Why? There is the risk of human error and fraud that can allow someone to gain entry when they have no reason or right to do so. Just consider that guards or sentries at gates have everything from paper lists of names and approved users, to simply being flustered by someone who insists on going through.

The same can be said of the flaws and challenges of things like “clickers” or remote control devices that can come up with an untold number of glitches. From dead batteries to outdated systems that can allow security codes to be stolen right out of the air, there are too many risks inherent in hand-held devices meant to communicate with most radio frequency systems.

Lastly, there are frequently delays between the cuing of a system and its actual operation. For example, a traditional gate that lifts and lowers has that pause that can take a count of five or ten before it kicks back into action. When there are four or more vehicles at such a vehicle gate entry, the delays can be excessive. There are always going to be traffic issues associated with the manual vehicle gate entry and vehicle access control systems, too. Just visit any industrial, commercial or residential facility during peak commuter hours and you’ll see how this sort of access control can prove problematic. It can even cause street traffic issues.

So, there are many challenges, including the expenses of maintaining round the clock staff that can operate at optimal levels. There are also the infrastructure expenses of investing in devices that have to be installed and maintained, and then used properly by those who require access through a vehicle gate entry.

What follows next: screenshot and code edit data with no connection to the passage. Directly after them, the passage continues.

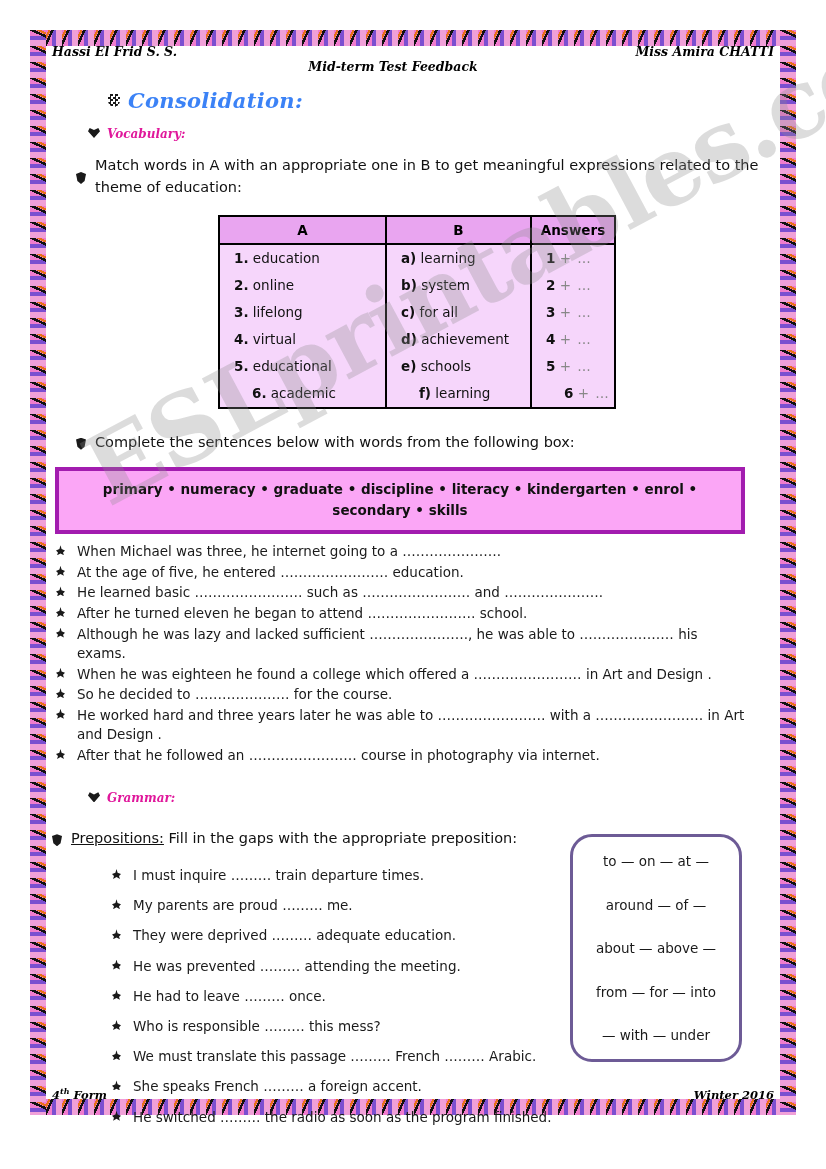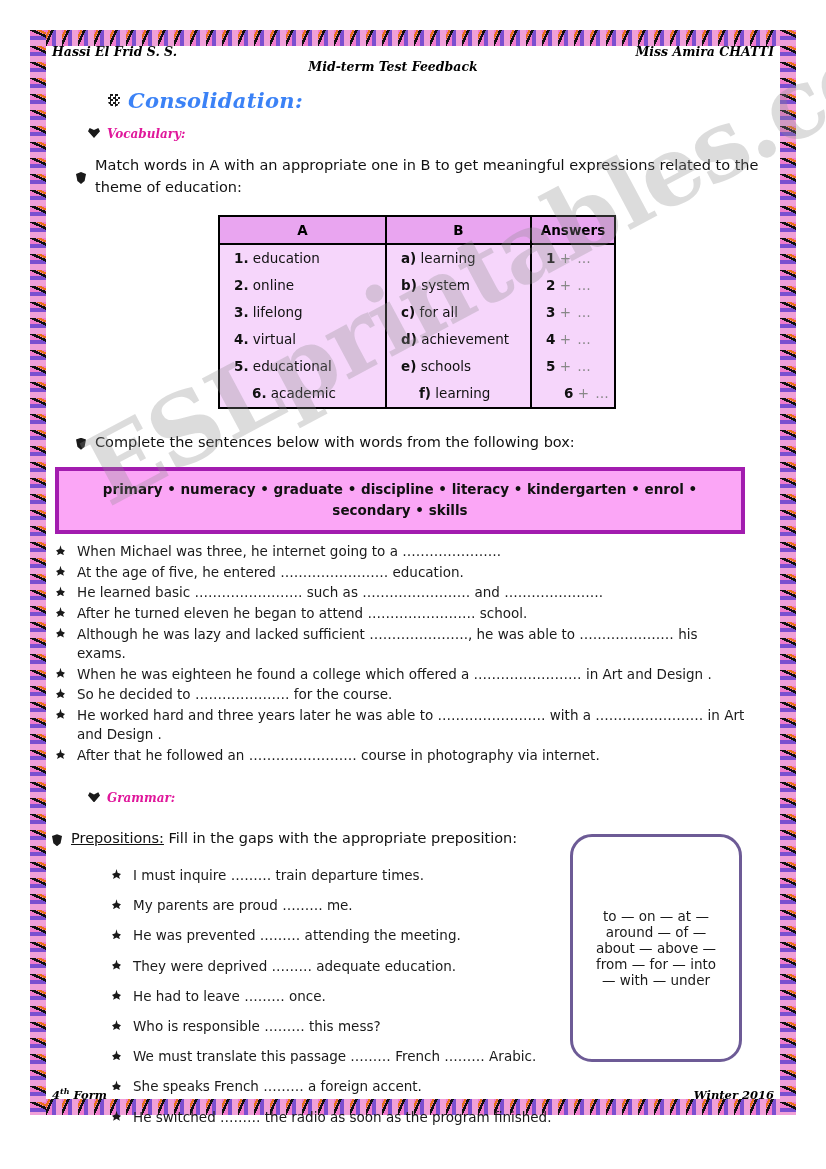--- a/index.html
+++ b/index.html
@@ -265,7 +265,7 @@
     padding: 16px 10px;
     display: flex;
     flex-direction: column;
-    justify-content: center;
+    justify-content: space-between;
     font-family: "DejaVu Sans", sans-serif;
     font-size: 13.5px;
     color: #1a1a1a;

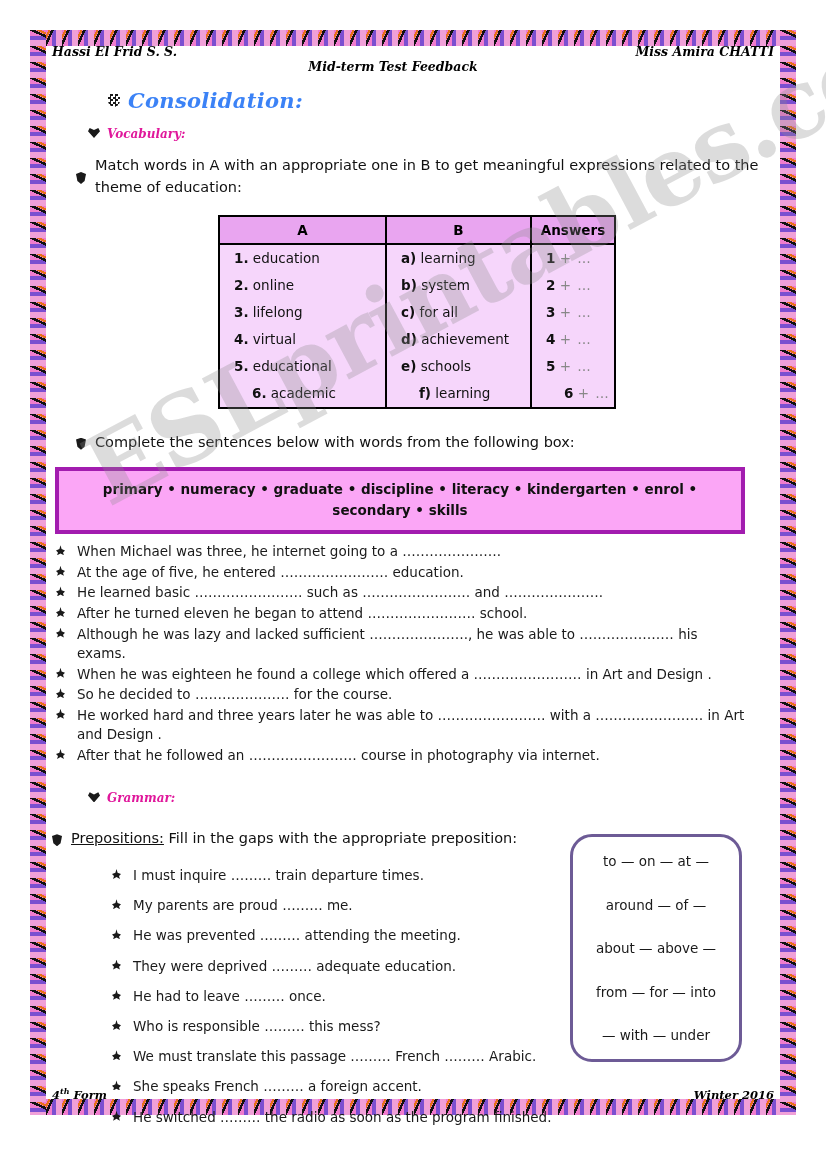--- a/index.html
+++ b/index.html
@@ -439,11 +439,11 @@
         </div>
         <div class="prep-item">
           <span class="bullet-small"></span>
+          <span class="txt">They were deprived ……… adequate education.</span>
+        </div>
+        <div class="prep-item">
+          <span class="bullet-small"></span>
           <span class="txt">He was prevented ……… attending the meeting.</span>
-        </div>
-        <div class="prep-item">
-          <span class="bullet-small"></span>
-          <span class="txt">They were deprived ……… adequate education.</span>
         </div>
         <div class="prep-item">
           <span class="bullet-small"></span>

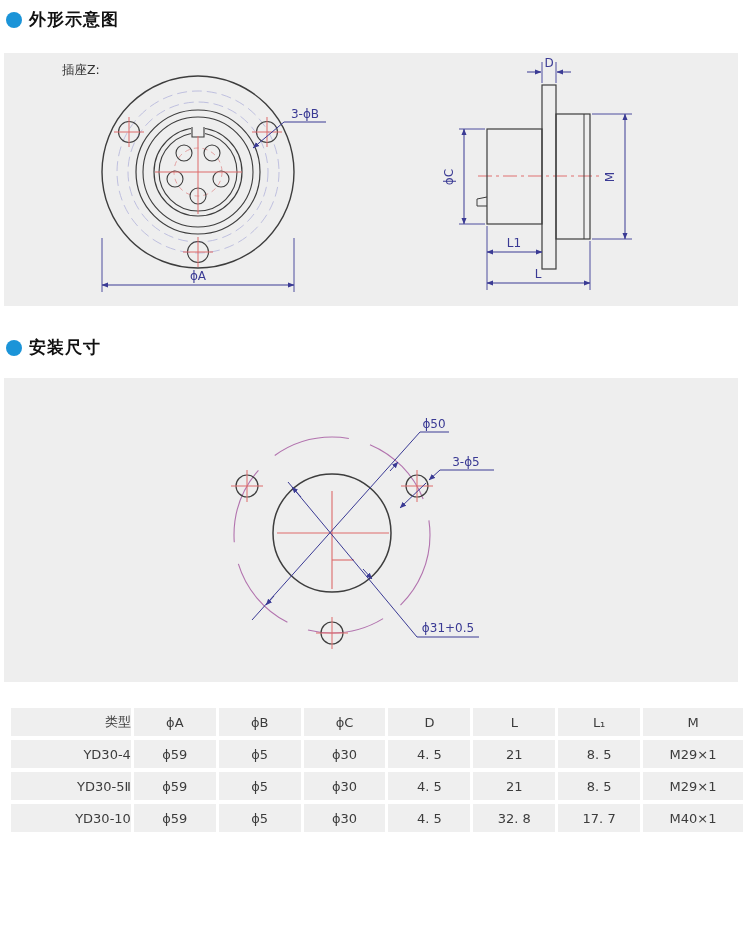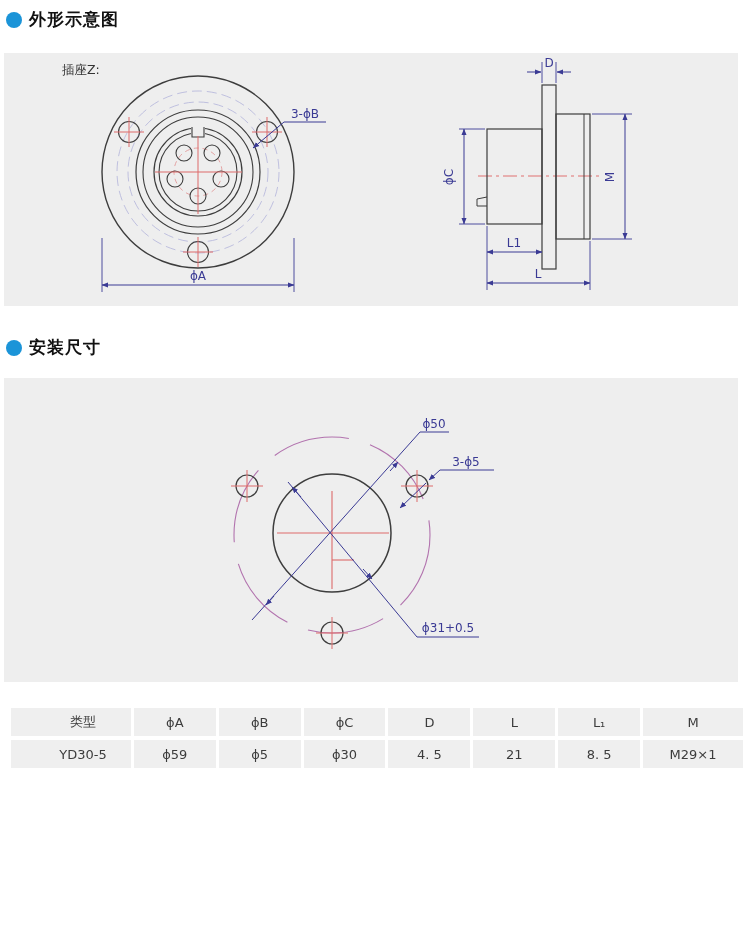--- a/index.html
+++ b/index.html
@@ -24,7 +24,7 @@
     border-collapse:separate;border-spacing:3px 4px;background:#ffffff;}
   #spec-table td{background:#efefef;height:28px;font-size:13px;color:#3c3c3c;
     text-align:center;padding:0;}
-  #spec-table td:first-child{text-align:center;padding-left:24px;margin-left:36px;}
+  #spec-table td:first-child{text-align:right;padding-left:24px;margin-left:36px;}
 </style>
 </head>
 <body>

And once you discover RFID tag technologies, and the fact that they can be integrated into a vehicle access control system and paired to a vehicle gate entry, you can see how they might be a premium or optimized approach to security and control.

 

How RFID Works With Vehicles

While it will always be necessary to pair any RFID tag system with preferred software and technologies that allow the user to make the most of it, the simplest truth is that vehicles can be fitted with affordable tags that will convey the data needed.

As a simple illustration, Express offers those in need of vehicle access control at a vehicle gate entry such solutions as RFID tags in:

  • Key fobs – Residents or employees and vendors can slip a tag on to their car key fob and the technology will interact with the fob every time the car nears the gate.
  • Rearview mirror hang tags – Residents and employees or vendors can just hang the tag on the mirror and let it work as far away as 25 feet from the gate, maximizing the speed of the system
  • Windshield tags – Residents and employees can be issued tags that stick right to the windscreen of any vehicle, and it too might allow them to access the vehicle gate entry or vehicle access control system from up to 20 feet or more

A system for vehicle access control can use the two parts to an RFID tag system. It can have the antenna that waits for any messages from the tags to reach the proximity zone. The passive, vehicle-mounted fob, hang tag or windshield tag can send out little more than a number assigned to it. This can be used to match it against a data set of vehicle tags allowed to pass through the entry. In seconds, the data can be exchanged, the vehicle gate entry opened, and the community or facility kept secure.

There are many moving parts in modern security, but an RFID tag can really streamline things and protect security to the greatest and most user-friendly degree possible.